* [TASK]
Would you copy all lines in the data that contain the word "down"?

* [AVAILABLE RECORDS]

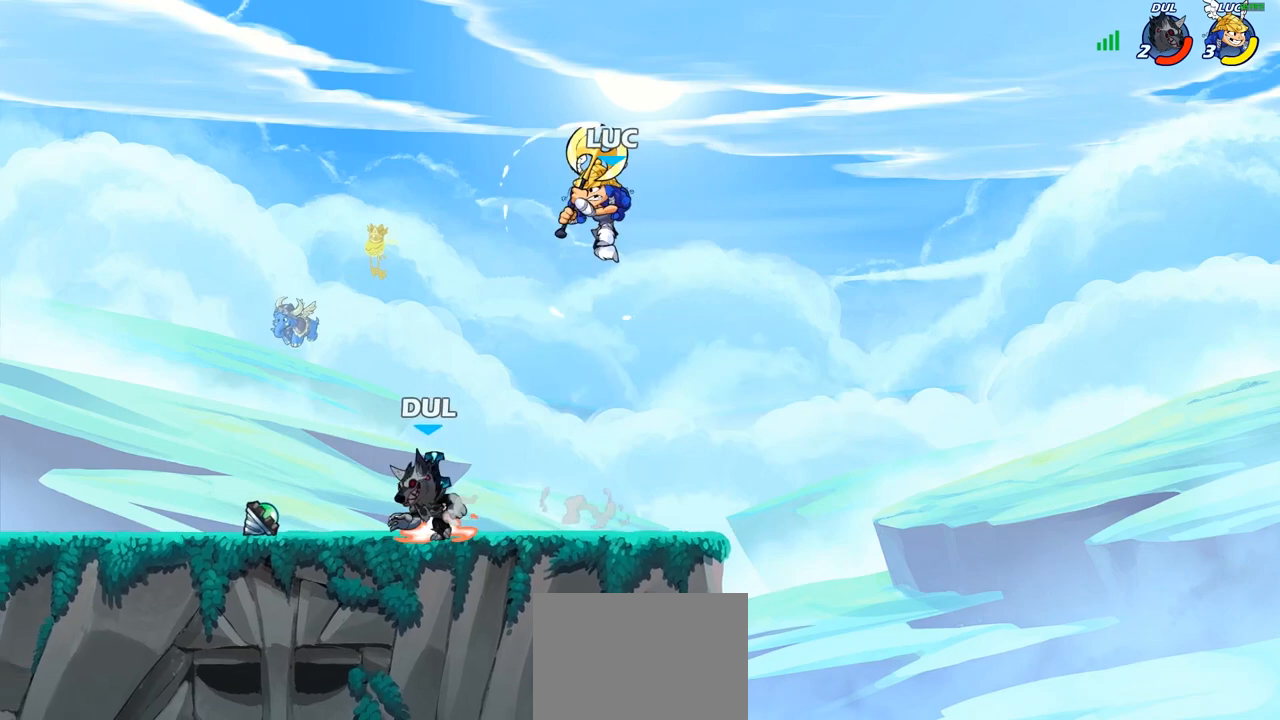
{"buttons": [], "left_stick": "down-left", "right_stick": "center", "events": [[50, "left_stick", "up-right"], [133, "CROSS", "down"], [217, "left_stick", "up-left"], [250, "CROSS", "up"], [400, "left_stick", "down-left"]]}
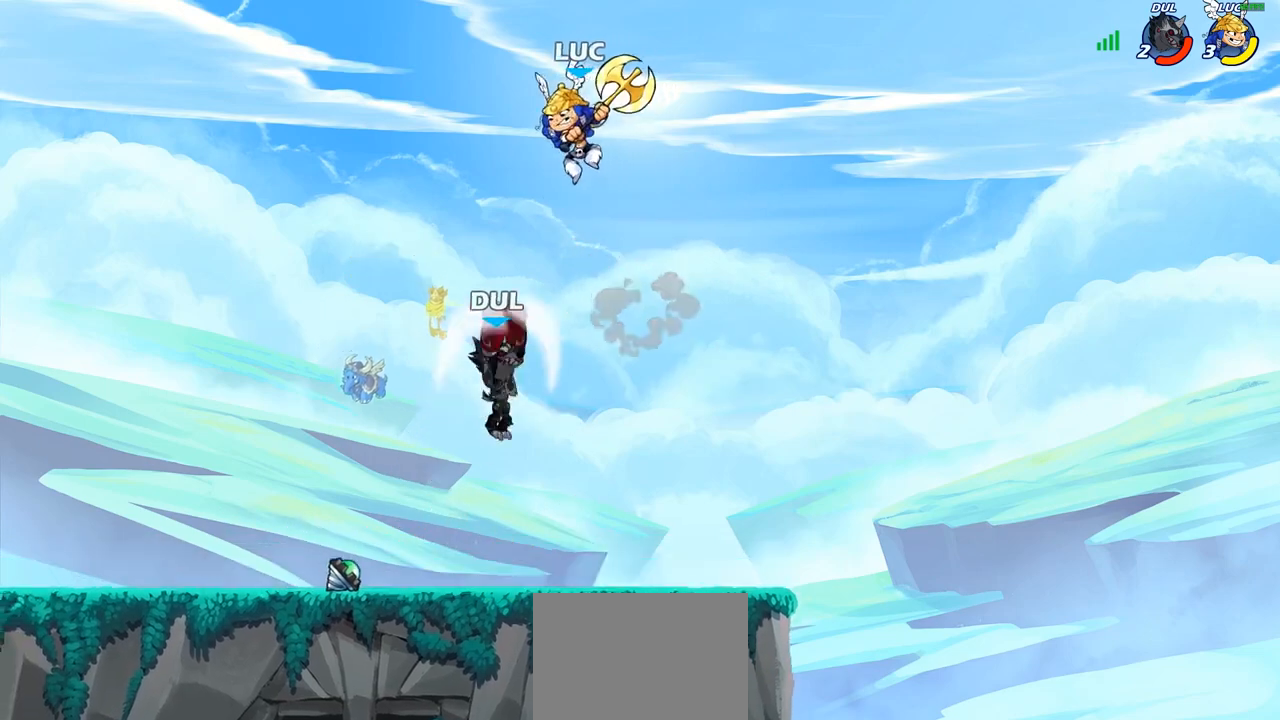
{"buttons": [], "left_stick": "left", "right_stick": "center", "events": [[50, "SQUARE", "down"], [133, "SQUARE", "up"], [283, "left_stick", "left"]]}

* * *

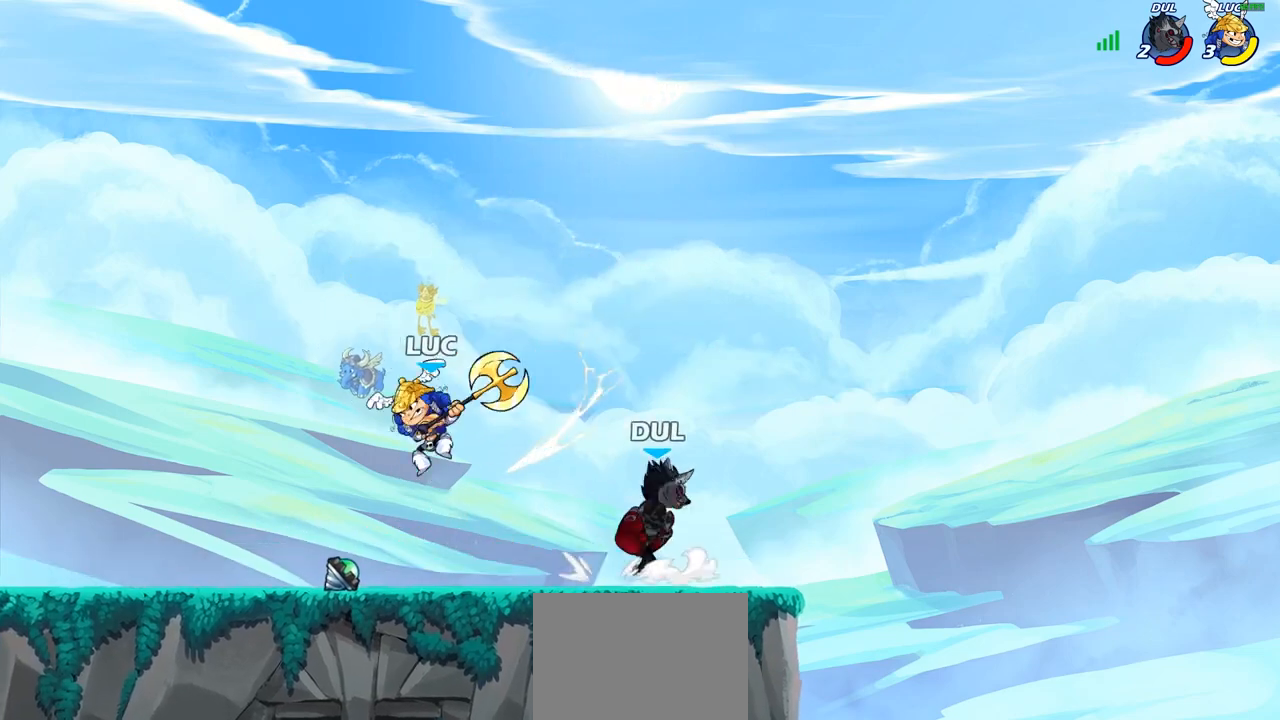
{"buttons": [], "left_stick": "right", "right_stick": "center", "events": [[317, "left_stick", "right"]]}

* [ANSWER TO THE EXERCISE]
{"buttons": [], "left_stick": "down-left", "right_stick": "center", "events": [[50, "left_stick", "up-right"], [133, "CROSS", "down"], [217, "left_stick", "up-left"], [250, "CROSS", "up"], [400, "left_stick", "down-left"]]}
{"buttons": [], "left_stick": "left", "right_stick": "center", "events": [[50, "SQUARE", "down"], [133, "SQUARE", "up"], [283, "left_stick", "left"]]}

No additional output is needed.